Jungian psychology believed that it is critical that we develop a strong ego in the first half of our lives, if we are to navigate through midlife with a smooth transition, if there is such a thing.
Our psychological health is defined as ‘balance’ between all of the opposite attitudes, desires, and ways of being, that are part of us. We find a way to integrate these opposites as we become aware of them within us.
Somewhere in our 40′s there is a shift in our psyche, as our ego loses energy, and what was buried deep, starts bubbling to the surface – we pretty much turn inside out. This is what’s called a midlife crisis, and we begin to question all the values, attitudes and assumptions that have given us meaning and certainty in the first half of our life. Our world, as we know it, seems to be crumbling around us, and we are at a loss as to what to do about it. Familiarity is now turning against us, and the opposite of what we once were is surfacing.
Jung was the first psychologist to recognise that a resurgence of individuation occurs in the middle years and continues through the rest of life. This midlife transition is a bridging time between the first half of our lives where we create a life based on what others deem suitable, proper for us, appearances for the outside world, what others expect of us, to what is important to us now.
“I made my decision to ‘jump ship’ (leave home) 3 weeks before my 48th birthday, after years of lovelessness in an empty marriage. My mother on the other hand made her decision to ‘jump ship’ (leave life) 3 weeks before her 58th birthday.”
How many others out there are struggling, denying that there is even a need for this transition. As I watch my grandson, (who will be one in a week) crawling, pulling himself onto furniture, climbing, precariously stepping from one piece of furniture to another, sometimes letting go for a moment, with a tiny startled look in his eyes and a little stiffness in his body as he is aware of an unsupported stance, and quickly grabs hold of something for stability, security. How many of us do the same thing?
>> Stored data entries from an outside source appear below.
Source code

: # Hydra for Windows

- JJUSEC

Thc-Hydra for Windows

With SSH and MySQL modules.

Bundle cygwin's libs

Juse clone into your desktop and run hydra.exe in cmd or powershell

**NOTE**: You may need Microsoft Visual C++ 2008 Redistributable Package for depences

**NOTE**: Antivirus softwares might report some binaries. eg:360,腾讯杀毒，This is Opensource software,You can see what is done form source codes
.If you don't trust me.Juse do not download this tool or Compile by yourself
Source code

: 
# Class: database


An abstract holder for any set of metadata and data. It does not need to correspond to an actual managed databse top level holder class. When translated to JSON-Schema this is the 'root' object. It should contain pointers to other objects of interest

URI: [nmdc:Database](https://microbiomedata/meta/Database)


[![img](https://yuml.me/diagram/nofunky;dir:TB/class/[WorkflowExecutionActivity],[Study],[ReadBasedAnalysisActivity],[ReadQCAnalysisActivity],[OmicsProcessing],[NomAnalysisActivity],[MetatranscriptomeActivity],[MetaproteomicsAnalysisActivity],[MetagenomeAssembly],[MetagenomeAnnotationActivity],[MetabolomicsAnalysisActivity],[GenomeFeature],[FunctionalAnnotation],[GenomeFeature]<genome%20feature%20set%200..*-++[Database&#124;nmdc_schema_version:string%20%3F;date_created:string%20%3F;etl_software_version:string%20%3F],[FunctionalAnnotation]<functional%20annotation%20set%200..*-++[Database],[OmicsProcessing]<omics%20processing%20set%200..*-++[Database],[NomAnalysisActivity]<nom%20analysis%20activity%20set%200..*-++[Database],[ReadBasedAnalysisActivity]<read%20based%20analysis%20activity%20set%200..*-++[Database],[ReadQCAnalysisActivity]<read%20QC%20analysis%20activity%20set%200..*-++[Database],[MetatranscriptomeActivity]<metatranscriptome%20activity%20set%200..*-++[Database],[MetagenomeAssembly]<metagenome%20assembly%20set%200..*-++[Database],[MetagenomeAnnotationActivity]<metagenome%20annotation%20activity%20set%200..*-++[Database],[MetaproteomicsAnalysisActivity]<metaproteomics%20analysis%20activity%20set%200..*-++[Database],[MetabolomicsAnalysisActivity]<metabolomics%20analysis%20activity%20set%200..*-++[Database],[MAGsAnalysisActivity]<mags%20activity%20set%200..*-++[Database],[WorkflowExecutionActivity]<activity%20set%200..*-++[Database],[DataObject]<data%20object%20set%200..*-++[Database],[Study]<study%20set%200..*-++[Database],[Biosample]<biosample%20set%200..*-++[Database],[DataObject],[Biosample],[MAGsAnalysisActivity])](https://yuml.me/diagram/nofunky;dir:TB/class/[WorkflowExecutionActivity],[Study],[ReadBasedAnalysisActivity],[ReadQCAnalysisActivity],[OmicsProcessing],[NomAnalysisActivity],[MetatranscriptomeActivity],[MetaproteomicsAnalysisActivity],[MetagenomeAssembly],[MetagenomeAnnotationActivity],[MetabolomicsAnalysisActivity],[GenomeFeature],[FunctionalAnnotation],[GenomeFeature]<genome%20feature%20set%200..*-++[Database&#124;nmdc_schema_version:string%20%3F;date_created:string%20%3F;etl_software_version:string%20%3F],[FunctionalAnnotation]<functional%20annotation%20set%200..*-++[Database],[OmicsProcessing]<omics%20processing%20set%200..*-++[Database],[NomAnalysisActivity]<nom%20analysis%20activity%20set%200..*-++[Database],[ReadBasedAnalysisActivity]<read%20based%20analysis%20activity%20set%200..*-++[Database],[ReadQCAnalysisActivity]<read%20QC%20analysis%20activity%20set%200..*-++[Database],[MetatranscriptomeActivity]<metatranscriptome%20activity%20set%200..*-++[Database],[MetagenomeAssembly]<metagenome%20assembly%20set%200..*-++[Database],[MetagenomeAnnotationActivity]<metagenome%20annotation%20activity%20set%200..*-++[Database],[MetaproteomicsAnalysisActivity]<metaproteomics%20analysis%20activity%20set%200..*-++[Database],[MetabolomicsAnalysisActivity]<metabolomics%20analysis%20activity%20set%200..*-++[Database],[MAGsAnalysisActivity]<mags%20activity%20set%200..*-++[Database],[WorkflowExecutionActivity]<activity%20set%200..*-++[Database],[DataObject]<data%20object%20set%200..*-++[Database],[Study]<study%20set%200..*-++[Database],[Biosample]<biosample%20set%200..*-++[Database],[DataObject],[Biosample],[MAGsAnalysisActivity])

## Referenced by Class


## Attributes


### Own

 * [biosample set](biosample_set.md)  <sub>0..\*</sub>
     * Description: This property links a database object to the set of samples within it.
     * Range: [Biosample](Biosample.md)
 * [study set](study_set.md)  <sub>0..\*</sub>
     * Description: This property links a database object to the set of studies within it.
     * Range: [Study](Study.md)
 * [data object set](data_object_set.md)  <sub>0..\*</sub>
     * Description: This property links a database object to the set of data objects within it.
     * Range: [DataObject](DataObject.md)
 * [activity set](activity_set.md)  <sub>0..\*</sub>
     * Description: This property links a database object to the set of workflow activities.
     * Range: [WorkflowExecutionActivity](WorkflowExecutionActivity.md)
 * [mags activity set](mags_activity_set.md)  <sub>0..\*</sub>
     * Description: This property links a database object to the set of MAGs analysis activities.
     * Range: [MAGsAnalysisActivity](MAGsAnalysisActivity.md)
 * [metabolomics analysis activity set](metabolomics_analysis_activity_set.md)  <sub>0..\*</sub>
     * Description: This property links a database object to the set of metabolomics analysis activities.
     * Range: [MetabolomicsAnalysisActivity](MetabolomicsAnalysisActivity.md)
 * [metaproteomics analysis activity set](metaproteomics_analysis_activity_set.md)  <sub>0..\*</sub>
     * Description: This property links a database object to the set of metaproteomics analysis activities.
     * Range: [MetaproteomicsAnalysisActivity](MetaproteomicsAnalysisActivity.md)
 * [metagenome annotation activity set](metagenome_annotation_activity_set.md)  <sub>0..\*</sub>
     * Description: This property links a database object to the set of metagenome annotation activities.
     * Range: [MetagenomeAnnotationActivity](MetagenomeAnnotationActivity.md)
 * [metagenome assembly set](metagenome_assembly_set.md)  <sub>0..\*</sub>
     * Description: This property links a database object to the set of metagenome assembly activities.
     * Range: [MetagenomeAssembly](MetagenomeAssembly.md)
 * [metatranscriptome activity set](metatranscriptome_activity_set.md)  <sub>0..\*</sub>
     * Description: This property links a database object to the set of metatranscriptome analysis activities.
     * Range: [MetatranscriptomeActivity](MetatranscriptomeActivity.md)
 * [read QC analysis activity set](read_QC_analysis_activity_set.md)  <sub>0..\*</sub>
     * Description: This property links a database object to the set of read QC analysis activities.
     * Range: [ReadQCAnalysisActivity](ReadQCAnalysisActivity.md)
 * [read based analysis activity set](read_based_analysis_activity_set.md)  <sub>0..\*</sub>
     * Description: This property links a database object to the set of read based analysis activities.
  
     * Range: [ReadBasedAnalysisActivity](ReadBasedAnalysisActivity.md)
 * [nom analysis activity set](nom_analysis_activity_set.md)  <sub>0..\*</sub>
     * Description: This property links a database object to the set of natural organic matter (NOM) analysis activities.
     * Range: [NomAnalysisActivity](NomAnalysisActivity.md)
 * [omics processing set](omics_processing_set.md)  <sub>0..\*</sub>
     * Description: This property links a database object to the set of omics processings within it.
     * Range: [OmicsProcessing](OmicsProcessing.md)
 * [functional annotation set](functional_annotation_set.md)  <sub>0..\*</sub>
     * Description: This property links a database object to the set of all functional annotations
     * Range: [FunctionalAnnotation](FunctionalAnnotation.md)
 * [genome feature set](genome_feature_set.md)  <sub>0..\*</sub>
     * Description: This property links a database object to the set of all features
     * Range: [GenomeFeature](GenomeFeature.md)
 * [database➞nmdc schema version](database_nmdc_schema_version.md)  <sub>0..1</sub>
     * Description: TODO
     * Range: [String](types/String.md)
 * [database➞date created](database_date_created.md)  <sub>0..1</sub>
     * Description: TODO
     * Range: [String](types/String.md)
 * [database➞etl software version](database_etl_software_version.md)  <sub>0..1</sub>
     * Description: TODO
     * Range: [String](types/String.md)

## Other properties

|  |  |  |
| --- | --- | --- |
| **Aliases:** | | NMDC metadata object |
Life is going to happen to us one way or another. Is he going to walk on his own, run even? Of course – just like we are going to emerge through this veil, and step into paradise.
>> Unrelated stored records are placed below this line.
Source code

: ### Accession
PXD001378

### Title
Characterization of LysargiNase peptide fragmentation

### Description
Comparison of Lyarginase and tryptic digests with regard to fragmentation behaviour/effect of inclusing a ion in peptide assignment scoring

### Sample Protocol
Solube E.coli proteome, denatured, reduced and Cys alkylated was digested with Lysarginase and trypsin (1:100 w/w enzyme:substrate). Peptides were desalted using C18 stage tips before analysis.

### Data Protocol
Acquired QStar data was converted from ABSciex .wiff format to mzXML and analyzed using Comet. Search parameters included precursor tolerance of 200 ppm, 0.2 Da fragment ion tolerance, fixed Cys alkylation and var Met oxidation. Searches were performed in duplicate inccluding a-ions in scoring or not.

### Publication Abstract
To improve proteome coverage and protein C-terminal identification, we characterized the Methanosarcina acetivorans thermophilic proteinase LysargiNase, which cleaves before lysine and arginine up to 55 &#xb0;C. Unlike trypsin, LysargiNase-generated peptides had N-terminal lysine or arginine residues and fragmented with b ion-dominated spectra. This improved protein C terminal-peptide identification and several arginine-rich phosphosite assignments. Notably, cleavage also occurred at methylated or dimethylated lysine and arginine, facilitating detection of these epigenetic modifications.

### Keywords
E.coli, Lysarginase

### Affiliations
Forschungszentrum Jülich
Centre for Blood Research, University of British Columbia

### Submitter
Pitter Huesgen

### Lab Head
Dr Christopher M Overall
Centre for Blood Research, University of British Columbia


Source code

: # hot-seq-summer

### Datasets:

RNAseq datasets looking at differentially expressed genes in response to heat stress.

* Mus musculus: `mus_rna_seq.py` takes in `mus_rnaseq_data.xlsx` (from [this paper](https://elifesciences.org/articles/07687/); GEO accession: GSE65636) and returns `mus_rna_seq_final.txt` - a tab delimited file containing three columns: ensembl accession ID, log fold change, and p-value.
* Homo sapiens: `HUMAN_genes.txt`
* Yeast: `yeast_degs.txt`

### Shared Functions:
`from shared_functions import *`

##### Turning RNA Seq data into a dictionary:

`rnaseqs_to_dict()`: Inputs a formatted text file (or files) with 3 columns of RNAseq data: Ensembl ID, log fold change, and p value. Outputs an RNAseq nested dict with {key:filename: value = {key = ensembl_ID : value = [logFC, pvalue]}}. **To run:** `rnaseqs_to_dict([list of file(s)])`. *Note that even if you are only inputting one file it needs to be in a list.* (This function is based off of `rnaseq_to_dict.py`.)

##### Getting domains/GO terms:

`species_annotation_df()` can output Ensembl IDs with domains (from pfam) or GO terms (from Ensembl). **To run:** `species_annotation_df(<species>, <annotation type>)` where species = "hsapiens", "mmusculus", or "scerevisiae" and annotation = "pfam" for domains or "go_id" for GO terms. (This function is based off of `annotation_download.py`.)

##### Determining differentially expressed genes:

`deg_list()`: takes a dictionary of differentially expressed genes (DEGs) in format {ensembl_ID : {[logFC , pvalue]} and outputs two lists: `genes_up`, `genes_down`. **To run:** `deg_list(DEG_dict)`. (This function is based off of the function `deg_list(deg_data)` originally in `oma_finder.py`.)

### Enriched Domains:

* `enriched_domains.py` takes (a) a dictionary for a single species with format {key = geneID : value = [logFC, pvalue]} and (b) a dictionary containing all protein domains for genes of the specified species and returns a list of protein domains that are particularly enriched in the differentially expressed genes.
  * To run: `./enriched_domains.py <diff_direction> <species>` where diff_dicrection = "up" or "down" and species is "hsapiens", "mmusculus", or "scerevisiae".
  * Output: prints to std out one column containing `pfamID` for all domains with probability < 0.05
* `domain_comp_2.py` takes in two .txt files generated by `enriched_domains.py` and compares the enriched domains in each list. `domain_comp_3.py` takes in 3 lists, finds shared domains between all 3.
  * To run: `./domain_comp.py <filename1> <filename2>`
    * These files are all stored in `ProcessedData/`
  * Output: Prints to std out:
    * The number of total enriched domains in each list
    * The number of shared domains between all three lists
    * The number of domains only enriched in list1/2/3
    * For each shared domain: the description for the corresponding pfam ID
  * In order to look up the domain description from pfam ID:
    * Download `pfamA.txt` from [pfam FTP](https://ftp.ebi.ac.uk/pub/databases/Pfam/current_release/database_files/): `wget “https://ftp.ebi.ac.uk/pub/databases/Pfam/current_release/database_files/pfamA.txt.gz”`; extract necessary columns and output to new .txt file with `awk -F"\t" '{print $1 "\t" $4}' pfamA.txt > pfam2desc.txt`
This transition through midlife is different for everyone, as some may walk a relatively smooth path, from the first half of their life through midlife to the second half of their life. Others, may be mimicking tarzan, as they attempt to swing from the cliff to one tree then another, only to have the vines break, and they come tumbling down to the ground. Many will crawl back to the cliff, stay there a while and try again, this time succeeding, many will just stay there for fear of the unknown, only to have a big bird swoop down on you, knocking you off balance, and tumbling off the cliff, leaving life.
Take a risk – live – know that it is okay. Wherever you are at any given time is where you are meant to be. Take the time for yourself, alone time for self-reflection. Focus on what it is you do want, forget what you don’t want.
Love the parts of you that are out of character. Step off that cliff, and know that you will fly.
Look in the mirror, smile, and love the person looking back at you.